Exercise description:
Copies of all lines that contain "left" are needed; take them from the data below.

[Collected data]
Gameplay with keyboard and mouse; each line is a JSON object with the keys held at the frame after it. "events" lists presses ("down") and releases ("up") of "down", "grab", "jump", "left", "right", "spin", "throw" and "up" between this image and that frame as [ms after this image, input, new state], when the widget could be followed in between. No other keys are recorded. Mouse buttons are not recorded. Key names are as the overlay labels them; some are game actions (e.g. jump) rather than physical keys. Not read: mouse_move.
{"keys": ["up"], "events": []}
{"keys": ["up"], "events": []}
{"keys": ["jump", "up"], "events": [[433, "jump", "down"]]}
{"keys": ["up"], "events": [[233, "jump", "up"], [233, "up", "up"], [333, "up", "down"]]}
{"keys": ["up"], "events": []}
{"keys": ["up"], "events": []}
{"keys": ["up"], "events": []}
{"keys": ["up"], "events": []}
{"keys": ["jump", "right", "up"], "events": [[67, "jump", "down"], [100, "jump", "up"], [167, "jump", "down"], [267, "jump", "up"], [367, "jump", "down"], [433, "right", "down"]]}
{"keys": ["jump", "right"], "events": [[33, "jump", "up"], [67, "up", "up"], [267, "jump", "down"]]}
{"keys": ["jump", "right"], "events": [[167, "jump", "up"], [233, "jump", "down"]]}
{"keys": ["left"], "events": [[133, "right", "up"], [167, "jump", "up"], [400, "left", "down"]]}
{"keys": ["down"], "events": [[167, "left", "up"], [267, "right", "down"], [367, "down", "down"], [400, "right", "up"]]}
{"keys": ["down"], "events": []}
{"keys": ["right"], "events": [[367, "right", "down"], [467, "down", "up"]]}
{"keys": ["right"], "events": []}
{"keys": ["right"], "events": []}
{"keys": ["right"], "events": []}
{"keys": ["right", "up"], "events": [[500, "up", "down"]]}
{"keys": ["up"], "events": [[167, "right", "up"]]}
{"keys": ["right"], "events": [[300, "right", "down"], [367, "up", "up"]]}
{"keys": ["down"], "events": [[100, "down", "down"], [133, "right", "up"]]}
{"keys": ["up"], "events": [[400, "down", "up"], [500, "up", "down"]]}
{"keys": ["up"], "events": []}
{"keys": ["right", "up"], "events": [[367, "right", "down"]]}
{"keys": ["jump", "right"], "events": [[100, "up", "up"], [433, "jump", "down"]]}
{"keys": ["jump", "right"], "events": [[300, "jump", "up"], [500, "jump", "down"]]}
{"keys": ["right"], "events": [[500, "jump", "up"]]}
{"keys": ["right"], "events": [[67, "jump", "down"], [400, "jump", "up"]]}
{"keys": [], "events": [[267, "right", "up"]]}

Written response:
Gameplay with keyboard and mouse; each line is a JSON object with the keys held at the frame after it. "events" lists presses ("down") and releases ("up") of "down", "grab", "jump", "left", "right", "spin", "throw" and "up" between this image and that frame as [ms after this image, input, new state], when the widget could be followed in between. No other keys are recorded. Mouse buttons are not recorded. Key names are as the overlay labels them; some are game actions (e.g. jump) rather than physical keys. Not read: mouse_move.
{"keys": ["left"], "events": [[133, "right", "up"], [167, "jump", "up"], [400, "left", "down"]]}
{"keys": ["down"], "events": [[167, "left", "up"], [267, "right", "down"], [367, "down", "down"], [400, "right", "up"]]}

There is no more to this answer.